Why Bother?
By Rev. Raymond K. Petrucci
Over the course of their careers, limousine drivers have the opportunity to chat with innumerable clients. Some time ago, I was being driven back to my rectory in Danbury, Connecticut from New York City. I had just returned from serving as a chaplain on a cruise ship (someone has to do it). We started talking about his wife and family and, then, he told me about a conversation that he had with a group of young executives from New York that he was bringing to their corporate headquarters north of the city. Somehow their comments turned to personal relationships. Nearly predictably these days, the passengers were all cohabitating with someone. My driver asked them why they were not planning on getting married. They replied, "Why bother?" They have the woman with all of the concomitant benefits and no strings attached. What could be better? And with the terrible rate of divorce, it doesn't seem that marriage is a good bet anyway.
Do these young upwardly mobile fellows have a point? The rate of divorce still hovers around fifty percent and two-thirds of those divorces involve couples with minor children. Second marriages are even more of a disaster with a divorce rate of sixty-five percent. The two major reasons for divorces are problems involving money and children. Our modern culture does not appear to be well disposed for the production of successful marriages. Individuals are encouraged to view the value of life as lying in personal accomplishment, singular satisfaction, and legal freedoms. Marriage and all that comes with it are judged inimical to these values. Why bother?
The free and happy life of uncommitted pleasure seeking and ease of escape is promoted as the way to go. A thoughtful person is compelled to ask how successful are these marriage free relationships? After all, living together sans the rite of marriage should fall under the same scrutiny and judgment. Concubinage falls under two types: as a trial marriage and as an agreement to live together for an undetermined period of time – that sinisterly ambiguous term: relationship. The grim statistics regarding "relationships" are most revealing. Looking at the first reason noted for a couple deciding to live together: compatibility for marriage. This approach to determining readiness for marriage has proved to result in a higher divorce rate than couples who do not live together before marriage. Those who do not understand this forget that human beings are not kitchen appliances or automobiles; their suitability is not compatible with a trial run. The depth of committed love must exist first and become the foundation for making each other satisfactory partners for life. Being bound to each other in marriage becomes the motivation for two people to value one another and their mutual devotion toward being a true couple. There can be no other way to venture into all the different stages of life with all of their unique challenges and rewards.
A successful marriage is an edifice that must be rebuilt every day.– Andre Mourois
The next reason for cohabitation denies the requisite of marriage all together. You can play house and have a family without all the nuisance of attaining that legalistic document called a marriage certificate. The reality is that "relationships" have proven to be less stable than marriage. I would think that the incidences of domestic violence and abandonment would prove much higher in these "ease of escape" arrangements.
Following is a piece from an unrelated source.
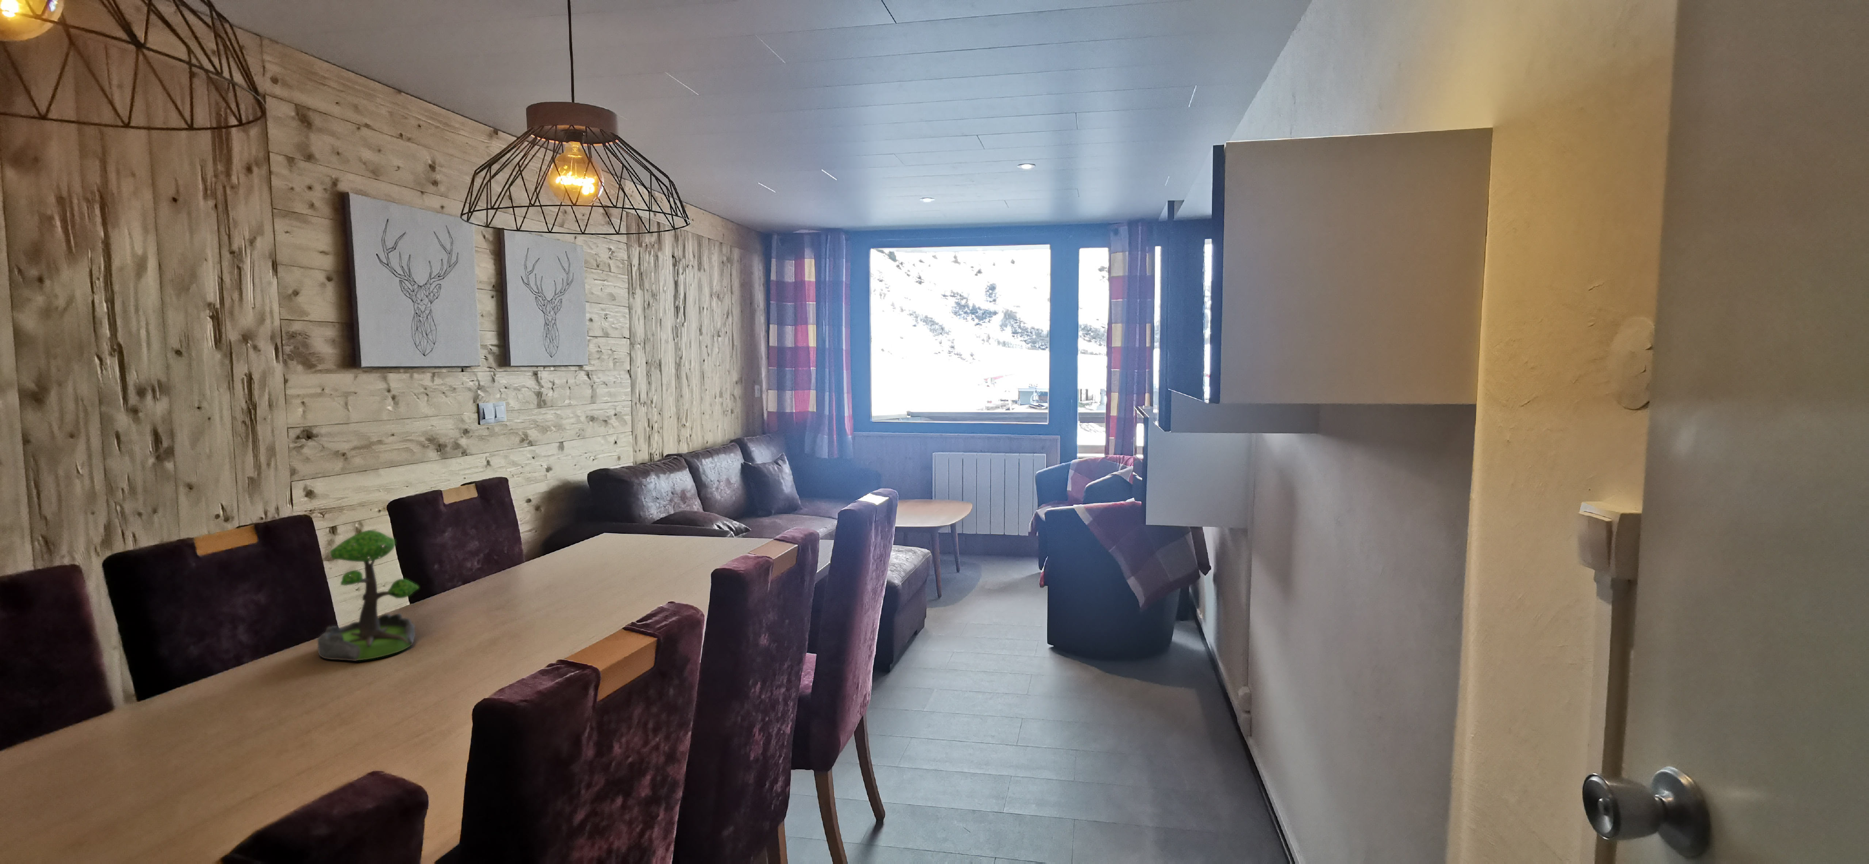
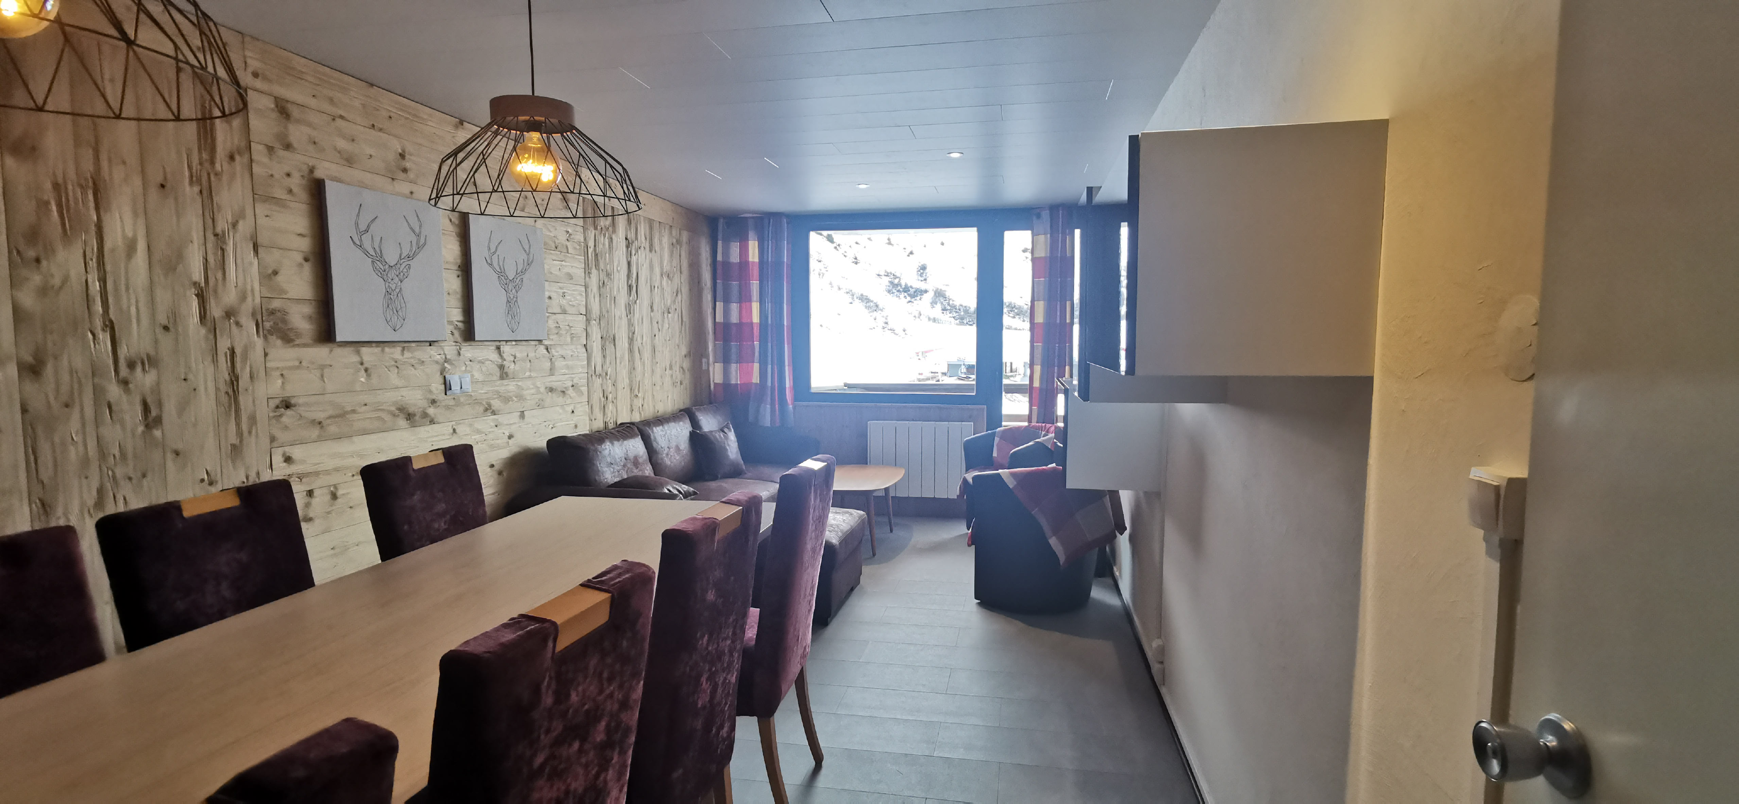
- plant [317,529,420,661]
Couples appear indifferent toward the effects of such relationships built upon self-serving attitudes and ends. Documentation of the result of a generation raised in this milieu can be garnered from the lives of the "Me" generation. They are now in middle age and their lives so often reflect the alienation and loneliness of a failed system of irreligion, selfishness, and fallacious happiness.
Where there is no religion, hypocrisy becomes good taste.– George Bernard Shaw
Lest we leave the subject in total despair, let us look at what qualities result in the most happy and enduring marriages. Studies reveal that a couple entering their marriage having been exposed to some structured program of marriage preparation or marriage counseling and are active in their religious faith have a very high success rate in marriage. Therefore, couples who do not plunge into some play acting expression of being a couple, but seriously are guided in investigating the elements of personal growth and maturity as well as mutual values and are devoted to the practice of their religion are best prepared to enter into marriage. Now, it is up to our people, especially the young, to "bother" about what makes a strong marriage and thus a strong society happen in their lives.